What happens to a deal deferred?
That’s the question lingering like a storm cloud over the U.K. For weeks, British lawmakers had eyed Tuesday with mounting anticipation. It was to be the day Parliament voted on the draft Brexit deal, a pivotal test for Prime Minister Theresa May’s agreement with the European Union — until, all of a sudden, it wasn’t.
Now, after May postponed the vote, admitting the deal would have suffered a resounding defeat, the embattled prime minister is hundreds of miles from the Houses of Parliament. Instead, she’s on the continent, trying to persuade her counterparts in the EU to make the agreement more palatable for its many skeptics in the U.K.
And so far, May’s European tour has encountered some turbulence.
“There is no room whatsoever for renegotiations,” European Commission President Jean-Claude Juncker told members of the European Parliament on Tuesday, pausing as applause rippled through the chamber.
“Of course, there is room — if used intelligently — there is room enough to give further clarifications and further interpretations without opening the withdrawal agreement,” he added. “This will not happen: Everyone has to know that the withdrawal agreement will not be reopened.”
He confirmed that he would be meeting with May later in the day, but said he remains convinced that the draft Brexit deal “is the best — and only — deal possible.”
Earlier in the day, in Berlin, May met with German Chancellor Angela Merkel. There, after some brief, unfortunately timed trouble just getting out of her car, May reportedly received the same answer: renegotiation was simply out of the question.
European Council President Donald Tusk, after vowing that “we will not renegotiate the deal,” said on Twitter that he, too, had sat down with May for a “long and frank discussion.”
It’s “clear that EU27 wants to help,” he added. “The question is how.”
Still, the response May received in Europe, adamant as it was, has proved considerably tamer than the anger and frustration she left behind in London.
Since she announced the vote’s postponement in Parliament, the headwinds buffeting the deal from both the right and the left have only grown stronger.
Among members of her own Conservative Party, one major crux of the frustration rests with the status of Northern Ireland, a nation of the U.K. that shares an open border with the Republic of Ireland, an EU member. Many of the hard-line Brexiteers believe that the deal’s “backstop,” the plan of last resort if no other arrangement is reached, would leave the U.K. too wedded to EU regulations.
And these Brexiteers, MP Jacob Rees-Mogg among them, have revived their bid to force a no-confidence vote on May as party leader. So far, it remains unclear whether they have obtained the 48 letters needed to do so, but reports — fueled by anonymous sources speaking to media — are swirling that their goal is within reach.
“I do detect that in the last 24 hours, people have decided that this isn’t going to work out at all,” Iain Duncan Smith, a former Conservative leader, told British broadcaster ITV. “And I have heard from a number of colleagues — I can’t name them now — that they were people that wouldn’t have put letters in and now are openly saying, ‘My letter’s going in.’ ”
They’re not the only ones to have raised the prospect of a no-confidence vote, though.
On the other side of the aisle, among opposition lawmakers, the debate has centered on whether to push for a challenge of their own — not to May’s party leadership, but to her government as a whole.
“Time is running out and the [prime minister’s] tactic is clearly to run down the clock.
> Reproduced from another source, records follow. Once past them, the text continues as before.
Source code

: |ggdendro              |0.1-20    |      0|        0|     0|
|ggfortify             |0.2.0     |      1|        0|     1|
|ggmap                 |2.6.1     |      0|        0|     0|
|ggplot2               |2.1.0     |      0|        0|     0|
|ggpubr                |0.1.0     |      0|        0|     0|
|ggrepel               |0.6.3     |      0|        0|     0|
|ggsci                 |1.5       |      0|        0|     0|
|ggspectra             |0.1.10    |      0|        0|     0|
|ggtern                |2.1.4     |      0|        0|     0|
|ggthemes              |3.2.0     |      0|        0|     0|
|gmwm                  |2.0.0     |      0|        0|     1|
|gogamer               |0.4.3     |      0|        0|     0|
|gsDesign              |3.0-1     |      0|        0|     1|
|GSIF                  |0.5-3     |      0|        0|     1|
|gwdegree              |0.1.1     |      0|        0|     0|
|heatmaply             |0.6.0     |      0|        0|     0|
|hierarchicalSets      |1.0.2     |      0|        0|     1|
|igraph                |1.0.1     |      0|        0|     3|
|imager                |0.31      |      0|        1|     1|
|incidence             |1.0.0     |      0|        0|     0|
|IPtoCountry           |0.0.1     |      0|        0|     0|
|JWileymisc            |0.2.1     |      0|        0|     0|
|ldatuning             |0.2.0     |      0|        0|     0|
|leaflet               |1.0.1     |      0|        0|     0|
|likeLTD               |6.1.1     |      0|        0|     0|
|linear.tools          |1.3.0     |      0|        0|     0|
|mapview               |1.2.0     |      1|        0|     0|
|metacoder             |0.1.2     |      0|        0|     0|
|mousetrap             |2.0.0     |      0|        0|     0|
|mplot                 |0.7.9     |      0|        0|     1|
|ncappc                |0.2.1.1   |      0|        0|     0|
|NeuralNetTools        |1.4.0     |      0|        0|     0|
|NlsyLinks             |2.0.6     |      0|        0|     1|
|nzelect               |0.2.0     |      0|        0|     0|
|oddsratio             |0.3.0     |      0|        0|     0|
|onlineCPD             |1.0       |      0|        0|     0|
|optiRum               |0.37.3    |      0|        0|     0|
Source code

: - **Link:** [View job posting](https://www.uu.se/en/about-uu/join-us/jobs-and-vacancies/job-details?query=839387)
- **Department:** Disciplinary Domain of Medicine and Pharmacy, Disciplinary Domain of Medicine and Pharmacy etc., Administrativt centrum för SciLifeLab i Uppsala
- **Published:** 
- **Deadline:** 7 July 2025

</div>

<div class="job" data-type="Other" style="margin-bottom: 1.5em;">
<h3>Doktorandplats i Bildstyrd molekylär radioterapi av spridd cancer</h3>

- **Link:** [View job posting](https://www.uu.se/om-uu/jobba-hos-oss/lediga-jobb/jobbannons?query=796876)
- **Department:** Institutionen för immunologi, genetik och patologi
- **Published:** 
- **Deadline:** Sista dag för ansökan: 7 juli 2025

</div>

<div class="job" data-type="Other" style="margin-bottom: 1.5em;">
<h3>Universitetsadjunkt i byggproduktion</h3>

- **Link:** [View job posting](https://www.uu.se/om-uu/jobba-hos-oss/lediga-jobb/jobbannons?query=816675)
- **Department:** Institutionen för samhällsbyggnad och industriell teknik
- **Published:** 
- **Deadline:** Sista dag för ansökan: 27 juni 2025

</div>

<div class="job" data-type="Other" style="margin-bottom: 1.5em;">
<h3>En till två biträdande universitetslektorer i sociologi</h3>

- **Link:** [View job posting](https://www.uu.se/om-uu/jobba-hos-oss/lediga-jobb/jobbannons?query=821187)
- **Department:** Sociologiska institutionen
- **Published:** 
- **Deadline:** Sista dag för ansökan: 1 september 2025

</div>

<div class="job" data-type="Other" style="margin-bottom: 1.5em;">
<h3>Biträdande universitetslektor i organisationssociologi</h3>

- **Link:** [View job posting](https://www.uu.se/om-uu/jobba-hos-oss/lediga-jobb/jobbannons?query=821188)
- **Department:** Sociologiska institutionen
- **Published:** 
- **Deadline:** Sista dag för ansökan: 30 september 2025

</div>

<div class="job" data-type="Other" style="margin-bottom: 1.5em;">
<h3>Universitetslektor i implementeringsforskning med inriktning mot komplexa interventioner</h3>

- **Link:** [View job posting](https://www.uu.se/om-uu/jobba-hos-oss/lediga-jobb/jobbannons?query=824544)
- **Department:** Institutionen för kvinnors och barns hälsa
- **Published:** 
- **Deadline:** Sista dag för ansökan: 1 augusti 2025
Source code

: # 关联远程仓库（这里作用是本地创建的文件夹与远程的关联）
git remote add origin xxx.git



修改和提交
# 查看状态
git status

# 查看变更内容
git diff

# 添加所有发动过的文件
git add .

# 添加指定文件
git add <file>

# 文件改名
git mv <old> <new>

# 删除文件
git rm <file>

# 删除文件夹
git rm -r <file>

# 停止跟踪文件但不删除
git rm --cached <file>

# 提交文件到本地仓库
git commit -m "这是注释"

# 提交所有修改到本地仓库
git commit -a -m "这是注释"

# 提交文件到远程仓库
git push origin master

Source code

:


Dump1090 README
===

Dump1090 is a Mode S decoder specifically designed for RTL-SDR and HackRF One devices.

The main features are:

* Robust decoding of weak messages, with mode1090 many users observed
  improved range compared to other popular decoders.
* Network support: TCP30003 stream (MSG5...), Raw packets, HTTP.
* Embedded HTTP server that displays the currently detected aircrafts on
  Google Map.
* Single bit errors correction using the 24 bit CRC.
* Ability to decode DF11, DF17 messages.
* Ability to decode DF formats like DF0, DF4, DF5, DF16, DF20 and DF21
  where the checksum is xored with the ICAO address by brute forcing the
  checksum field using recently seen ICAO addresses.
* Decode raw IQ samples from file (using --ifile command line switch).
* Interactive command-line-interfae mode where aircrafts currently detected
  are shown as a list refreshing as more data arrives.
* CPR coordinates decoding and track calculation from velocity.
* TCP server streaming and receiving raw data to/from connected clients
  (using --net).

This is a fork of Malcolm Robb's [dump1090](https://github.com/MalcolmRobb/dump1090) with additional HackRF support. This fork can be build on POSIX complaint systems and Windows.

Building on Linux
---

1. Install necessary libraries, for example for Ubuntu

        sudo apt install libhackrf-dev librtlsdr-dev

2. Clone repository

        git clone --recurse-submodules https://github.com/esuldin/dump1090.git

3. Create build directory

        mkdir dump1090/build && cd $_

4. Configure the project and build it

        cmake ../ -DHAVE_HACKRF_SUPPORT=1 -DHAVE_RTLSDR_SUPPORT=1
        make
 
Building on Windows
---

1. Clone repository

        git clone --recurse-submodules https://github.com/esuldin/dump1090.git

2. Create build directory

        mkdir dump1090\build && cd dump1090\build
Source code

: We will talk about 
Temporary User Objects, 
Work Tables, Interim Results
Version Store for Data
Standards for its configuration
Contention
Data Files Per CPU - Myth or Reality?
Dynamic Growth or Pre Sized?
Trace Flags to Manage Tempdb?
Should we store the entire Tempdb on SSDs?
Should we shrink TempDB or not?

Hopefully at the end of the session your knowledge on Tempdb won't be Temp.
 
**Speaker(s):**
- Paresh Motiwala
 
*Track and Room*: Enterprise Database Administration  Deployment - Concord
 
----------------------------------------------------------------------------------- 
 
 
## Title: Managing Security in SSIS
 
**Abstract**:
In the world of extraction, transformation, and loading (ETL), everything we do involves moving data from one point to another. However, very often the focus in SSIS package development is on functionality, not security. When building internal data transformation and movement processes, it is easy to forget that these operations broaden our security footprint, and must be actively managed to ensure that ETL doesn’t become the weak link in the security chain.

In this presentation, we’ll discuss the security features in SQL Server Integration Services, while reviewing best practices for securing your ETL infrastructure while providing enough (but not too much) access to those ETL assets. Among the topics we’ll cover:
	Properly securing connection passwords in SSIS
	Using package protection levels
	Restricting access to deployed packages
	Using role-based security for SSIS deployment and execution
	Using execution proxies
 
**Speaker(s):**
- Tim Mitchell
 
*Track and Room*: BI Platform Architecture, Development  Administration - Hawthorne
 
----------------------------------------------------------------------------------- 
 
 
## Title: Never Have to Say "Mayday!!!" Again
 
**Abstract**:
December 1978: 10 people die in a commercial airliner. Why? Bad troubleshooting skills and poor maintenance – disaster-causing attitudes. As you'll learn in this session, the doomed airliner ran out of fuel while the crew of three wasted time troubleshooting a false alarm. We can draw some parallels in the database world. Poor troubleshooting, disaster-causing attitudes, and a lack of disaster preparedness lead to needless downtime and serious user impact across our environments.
The opposition must not allow that to happen,” Scottish First Minister Nicola Sturgeon tweeted Tuesday, one day after declaring the Scottish National Party’s support for a no-confidence vote if the Labour Party seeks one.
So far, however, Labour leaders themselves have resisted that call, saying they’re waiting until “the best opportunity to topple this rotten Government.”
“We are fully prepared to bring a no-confidence vote for the purpose of defeating the government and forcing a general election,” Labour Party Chairman Ian Lavery said in a recorded statement. “But we aren’t going to table one just for it to be defeated, which would strengthen May and unite the Tories.”